REQUIREMENT: Repeat every line of text in the records below word for word, leaving the pictures out.

[[ INPUT open ]]

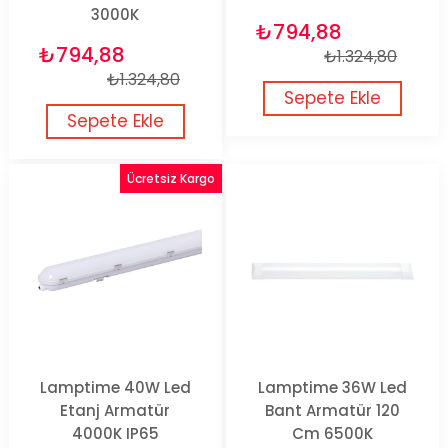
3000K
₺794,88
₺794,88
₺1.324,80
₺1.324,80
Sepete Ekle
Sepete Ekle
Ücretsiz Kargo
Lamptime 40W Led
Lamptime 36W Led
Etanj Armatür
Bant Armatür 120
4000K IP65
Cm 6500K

[[ INPUT closed ]]

YOUR SOLUTION:
3000K
₺794,88
₺794,88
₺1.324,80
₺1.324,80
Sepete Ekle
Sepete Ekle
Ücretsiz Kargo
Lamptime 40W Led
Lamptime 36W Led
Etanj Armatür
Bant Armatür 120
4000K IP65
Cm 6500K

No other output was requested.